HARBIN — "I am so happy to see the smooth construction of the first China-Russia cross-border road bridge," said Nagia after she and another 120 artists from China and Russia performed at the bridge construction site.

Construction of the long-awaited bridge across the Heilongjiang River, or the Amur River in Russia, started in 2016 after 28 years of negotiation between China and Russia.

The bridge and its corresponding infrastructure are important parts of the China-Mongolia-Russia economic corridor under China's Belt and Road Initiative, intended to trigger a development boom in the region.

In 2013, China introduced the Belt and Road Initiative connecting the vibrant Asian economic circle at one end and Europe at the other, and then extending it further to other regions.

China's rust belt covers Liaoning, Jilin and Heilongjiang provinces in the northeast, which border Russia and are located in the center of Northeast Asia.

It was among the first regions in China to become industrialized.

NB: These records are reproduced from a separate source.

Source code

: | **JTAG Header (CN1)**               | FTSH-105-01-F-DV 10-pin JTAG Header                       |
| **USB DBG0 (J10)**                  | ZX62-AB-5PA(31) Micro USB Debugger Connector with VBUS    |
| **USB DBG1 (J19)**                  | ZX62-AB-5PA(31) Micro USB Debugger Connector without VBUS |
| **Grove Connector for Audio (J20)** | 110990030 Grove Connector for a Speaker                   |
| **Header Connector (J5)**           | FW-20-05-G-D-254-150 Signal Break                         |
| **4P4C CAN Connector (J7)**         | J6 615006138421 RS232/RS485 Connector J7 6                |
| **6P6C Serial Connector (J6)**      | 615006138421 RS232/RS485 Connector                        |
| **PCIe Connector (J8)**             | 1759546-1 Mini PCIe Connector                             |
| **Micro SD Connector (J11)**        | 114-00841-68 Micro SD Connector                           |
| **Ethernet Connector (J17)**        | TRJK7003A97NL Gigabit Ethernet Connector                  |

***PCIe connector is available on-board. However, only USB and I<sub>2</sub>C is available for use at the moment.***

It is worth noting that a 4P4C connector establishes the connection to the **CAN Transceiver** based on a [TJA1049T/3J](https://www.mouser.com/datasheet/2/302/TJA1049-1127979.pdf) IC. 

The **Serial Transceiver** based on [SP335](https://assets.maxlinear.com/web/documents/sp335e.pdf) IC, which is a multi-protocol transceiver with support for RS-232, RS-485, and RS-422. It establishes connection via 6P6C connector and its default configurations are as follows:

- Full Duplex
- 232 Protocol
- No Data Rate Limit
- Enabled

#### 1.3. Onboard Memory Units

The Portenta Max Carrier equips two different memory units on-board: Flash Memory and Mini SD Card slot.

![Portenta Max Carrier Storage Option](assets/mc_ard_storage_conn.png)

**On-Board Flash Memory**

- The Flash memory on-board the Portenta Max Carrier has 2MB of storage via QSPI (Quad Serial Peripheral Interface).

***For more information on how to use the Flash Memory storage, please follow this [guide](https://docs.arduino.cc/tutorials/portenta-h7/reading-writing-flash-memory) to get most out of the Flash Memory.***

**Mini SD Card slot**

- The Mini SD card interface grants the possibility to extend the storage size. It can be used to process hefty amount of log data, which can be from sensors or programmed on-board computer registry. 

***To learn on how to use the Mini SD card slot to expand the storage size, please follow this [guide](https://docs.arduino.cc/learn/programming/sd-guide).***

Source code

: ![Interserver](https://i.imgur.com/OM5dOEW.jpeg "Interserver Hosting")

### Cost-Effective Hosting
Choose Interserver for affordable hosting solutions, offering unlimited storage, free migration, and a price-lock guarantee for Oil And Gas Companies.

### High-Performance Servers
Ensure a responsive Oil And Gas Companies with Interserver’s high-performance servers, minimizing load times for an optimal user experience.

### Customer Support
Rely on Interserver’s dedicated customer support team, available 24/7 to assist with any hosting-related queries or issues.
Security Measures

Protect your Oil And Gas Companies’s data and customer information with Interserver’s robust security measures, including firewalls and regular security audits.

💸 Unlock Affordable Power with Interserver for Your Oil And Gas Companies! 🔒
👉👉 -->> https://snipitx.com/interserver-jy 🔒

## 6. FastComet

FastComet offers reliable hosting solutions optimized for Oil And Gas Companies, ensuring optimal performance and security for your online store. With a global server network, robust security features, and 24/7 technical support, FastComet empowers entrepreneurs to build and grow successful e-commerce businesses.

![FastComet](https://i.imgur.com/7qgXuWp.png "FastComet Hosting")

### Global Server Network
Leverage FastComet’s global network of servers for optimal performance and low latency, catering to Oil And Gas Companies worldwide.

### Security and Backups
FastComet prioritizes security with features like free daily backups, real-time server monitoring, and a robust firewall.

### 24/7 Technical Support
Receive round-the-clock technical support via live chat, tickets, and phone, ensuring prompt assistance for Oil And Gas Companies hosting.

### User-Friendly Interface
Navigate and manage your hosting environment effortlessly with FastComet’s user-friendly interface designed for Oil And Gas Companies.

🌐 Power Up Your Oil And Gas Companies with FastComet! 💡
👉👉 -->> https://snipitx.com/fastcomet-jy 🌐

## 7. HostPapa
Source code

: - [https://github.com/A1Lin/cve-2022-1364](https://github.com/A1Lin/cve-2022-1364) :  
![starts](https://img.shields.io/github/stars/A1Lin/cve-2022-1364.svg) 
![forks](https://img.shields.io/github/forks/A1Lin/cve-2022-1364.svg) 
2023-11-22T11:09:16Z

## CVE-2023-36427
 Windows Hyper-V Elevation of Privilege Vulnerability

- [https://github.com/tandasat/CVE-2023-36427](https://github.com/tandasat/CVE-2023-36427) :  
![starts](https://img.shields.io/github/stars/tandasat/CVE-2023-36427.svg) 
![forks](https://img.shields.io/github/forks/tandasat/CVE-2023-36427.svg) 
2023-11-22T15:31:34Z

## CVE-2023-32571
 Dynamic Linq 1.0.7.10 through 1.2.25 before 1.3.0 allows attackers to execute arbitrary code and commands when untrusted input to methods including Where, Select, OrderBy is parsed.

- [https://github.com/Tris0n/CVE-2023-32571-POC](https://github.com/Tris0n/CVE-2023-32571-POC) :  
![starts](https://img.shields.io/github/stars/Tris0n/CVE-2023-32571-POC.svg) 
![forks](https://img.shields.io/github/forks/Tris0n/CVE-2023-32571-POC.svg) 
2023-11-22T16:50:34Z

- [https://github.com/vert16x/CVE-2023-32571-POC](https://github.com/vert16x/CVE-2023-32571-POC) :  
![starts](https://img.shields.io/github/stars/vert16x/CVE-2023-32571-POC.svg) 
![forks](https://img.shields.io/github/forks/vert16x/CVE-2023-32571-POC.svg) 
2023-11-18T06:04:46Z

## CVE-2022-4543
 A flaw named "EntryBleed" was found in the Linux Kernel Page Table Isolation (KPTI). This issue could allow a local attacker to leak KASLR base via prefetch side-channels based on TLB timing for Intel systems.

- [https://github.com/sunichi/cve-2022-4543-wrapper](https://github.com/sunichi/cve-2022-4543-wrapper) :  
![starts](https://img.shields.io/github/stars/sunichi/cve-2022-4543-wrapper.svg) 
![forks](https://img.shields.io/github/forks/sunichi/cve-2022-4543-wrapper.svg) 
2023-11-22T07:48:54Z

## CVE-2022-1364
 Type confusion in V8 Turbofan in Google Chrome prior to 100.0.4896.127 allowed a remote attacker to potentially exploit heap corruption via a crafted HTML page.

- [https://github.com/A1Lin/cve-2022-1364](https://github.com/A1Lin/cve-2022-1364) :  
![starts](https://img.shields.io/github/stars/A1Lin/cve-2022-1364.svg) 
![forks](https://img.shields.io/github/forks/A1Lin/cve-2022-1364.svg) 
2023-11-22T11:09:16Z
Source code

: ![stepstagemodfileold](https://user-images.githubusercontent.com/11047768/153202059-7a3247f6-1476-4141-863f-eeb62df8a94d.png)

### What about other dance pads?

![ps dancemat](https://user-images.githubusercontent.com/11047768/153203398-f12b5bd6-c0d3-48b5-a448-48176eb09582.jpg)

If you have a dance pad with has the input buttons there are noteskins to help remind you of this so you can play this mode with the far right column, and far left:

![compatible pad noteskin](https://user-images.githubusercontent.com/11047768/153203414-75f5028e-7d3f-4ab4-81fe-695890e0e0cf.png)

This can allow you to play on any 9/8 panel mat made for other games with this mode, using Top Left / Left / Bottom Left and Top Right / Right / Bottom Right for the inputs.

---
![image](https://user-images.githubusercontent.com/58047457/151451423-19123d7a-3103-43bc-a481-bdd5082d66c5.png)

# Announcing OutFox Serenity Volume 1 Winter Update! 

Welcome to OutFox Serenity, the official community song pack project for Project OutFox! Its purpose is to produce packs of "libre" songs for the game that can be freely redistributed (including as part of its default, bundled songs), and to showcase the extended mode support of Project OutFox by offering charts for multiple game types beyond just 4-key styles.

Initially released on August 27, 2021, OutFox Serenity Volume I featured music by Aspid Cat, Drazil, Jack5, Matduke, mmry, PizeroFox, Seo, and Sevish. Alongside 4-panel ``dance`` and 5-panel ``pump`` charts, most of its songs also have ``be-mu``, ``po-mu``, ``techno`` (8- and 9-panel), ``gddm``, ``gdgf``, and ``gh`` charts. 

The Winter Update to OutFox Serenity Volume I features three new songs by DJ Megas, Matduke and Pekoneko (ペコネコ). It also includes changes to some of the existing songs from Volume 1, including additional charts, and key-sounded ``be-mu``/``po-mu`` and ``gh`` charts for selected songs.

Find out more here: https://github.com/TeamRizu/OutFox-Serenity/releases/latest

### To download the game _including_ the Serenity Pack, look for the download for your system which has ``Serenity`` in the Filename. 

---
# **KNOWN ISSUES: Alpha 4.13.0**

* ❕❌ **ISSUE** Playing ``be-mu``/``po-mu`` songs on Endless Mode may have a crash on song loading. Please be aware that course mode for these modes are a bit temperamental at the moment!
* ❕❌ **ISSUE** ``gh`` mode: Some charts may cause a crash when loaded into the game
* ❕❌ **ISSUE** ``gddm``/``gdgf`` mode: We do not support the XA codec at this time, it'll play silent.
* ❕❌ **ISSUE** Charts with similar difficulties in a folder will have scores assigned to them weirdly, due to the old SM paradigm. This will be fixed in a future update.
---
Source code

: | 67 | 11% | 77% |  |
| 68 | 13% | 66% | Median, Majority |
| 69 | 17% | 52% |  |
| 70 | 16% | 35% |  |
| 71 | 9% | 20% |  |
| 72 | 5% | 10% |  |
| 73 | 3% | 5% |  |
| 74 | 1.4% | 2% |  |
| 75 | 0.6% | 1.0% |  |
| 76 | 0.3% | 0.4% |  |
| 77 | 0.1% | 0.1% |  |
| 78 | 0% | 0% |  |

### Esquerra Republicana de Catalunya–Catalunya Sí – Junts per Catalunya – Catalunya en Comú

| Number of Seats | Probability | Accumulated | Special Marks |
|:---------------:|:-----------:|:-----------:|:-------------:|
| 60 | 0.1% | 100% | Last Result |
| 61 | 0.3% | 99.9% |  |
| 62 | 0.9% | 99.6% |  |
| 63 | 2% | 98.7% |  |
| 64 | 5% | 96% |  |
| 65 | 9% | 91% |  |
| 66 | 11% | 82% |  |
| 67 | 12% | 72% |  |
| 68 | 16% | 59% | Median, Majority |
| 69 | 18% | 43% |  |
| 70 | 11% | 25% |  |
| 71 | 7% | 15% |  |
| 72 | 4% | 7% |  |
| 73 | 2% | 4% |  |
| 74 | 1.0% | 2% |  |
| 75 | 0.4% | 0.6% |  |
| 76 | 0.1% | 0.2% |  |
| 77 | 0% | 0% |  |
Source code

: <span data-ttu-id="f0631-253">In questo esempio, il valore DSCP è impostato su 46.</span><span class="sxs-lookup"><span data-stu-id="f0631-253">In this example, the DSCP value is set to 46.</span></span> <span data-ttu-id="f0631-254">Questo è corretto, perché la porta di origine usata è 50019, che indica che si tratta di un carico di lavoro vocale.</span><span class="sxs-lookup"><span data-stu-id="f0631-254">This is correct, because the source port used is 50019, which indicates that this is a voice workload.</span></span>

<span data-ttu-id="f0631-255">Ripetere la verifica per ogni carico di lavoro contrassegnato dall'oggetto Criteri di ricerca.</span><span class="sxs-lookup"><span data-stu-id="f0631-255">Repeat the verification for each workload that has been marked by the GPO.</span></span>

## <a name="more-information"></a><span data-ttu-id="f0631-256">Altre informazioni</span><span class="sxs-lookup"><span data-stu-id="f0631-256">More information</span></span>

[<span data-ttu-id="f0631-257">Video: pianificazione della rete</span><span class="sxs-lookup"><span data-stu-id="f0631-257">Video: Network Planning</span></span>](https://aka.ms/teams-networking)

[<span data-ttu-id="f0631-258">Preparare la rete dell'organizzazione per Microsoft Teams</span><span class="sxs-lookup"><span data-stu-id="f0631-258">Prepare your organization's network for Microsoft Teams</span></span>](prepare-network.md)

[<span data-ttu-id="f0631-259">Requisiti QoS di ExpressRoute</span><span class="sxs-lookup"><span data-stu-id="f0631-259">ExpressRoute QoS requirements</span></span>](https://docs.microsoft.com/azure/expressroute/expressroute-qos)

Traditional industries include steel, automobiles, shipbuilding, aircraft manufacturing, and petroleum refining.

The provinces saw double-digit economic growth until 2012 and 2013, when the region faced shrinking resources and industrial overcapacity amid the global economic slowdown.

In 2015, economic growth in the three provinces trailed behind the national average, with Heilongjiang, Jilin, and Liaoning posting growth of 5.7 percent, 6.5 percent and 3 percent, respectively. The 3-percent growth rate in Liaoning was the lowest of all 31 provincial regions.

After the Belt and Road Initiative was proposed, China's rust belt worked to improve cross-border transport facilities and develop export-oriented industries to rejuvenate the region's economy by taking advantage of its favorable location.

In September, China's first international cold chain logistics cargo train left Qiqihar city in Heilongjiang for Moscow of Russia.

The train mainly carries fruit, vegetable and frozen food produced in the northeast to Russia, and then returns with Russian dairy products to China, said Dong Ling, chairman of Heilongjiang Longyun Group.

China-Europe cargo trains have transported many affordable high-quality goods to China, said Liu Hanzhong, a staff member at a supermarket in Changchun city, capital of Jilin province.

As a traditional industrial base, China's rust belt has also encouraged local companies to go global.

Chinese automaker FAW Group, established in 1953 in Changchun, set up an overseas investment company in September with five Chinese firms to accelerate its expansion in countries involved in the Belt and Road Initiative.

FAW will continue to improve its auto sales and financial loan service in countries involved in the Belt and Road Initiative to bolster its industrial chain, said Qiu Xiandong, deputy general manager of FAW Group.

Additionally, Jilin province has set up a cooperation relationship with local governments from 83 countries and regions and 382 multi-national companies under its plan to expand international markets.

Opening up and cooperation are the only way to power the region's rejuvenation, said Lin Nianxiu, deputy head of China's National Development and Reform Commission.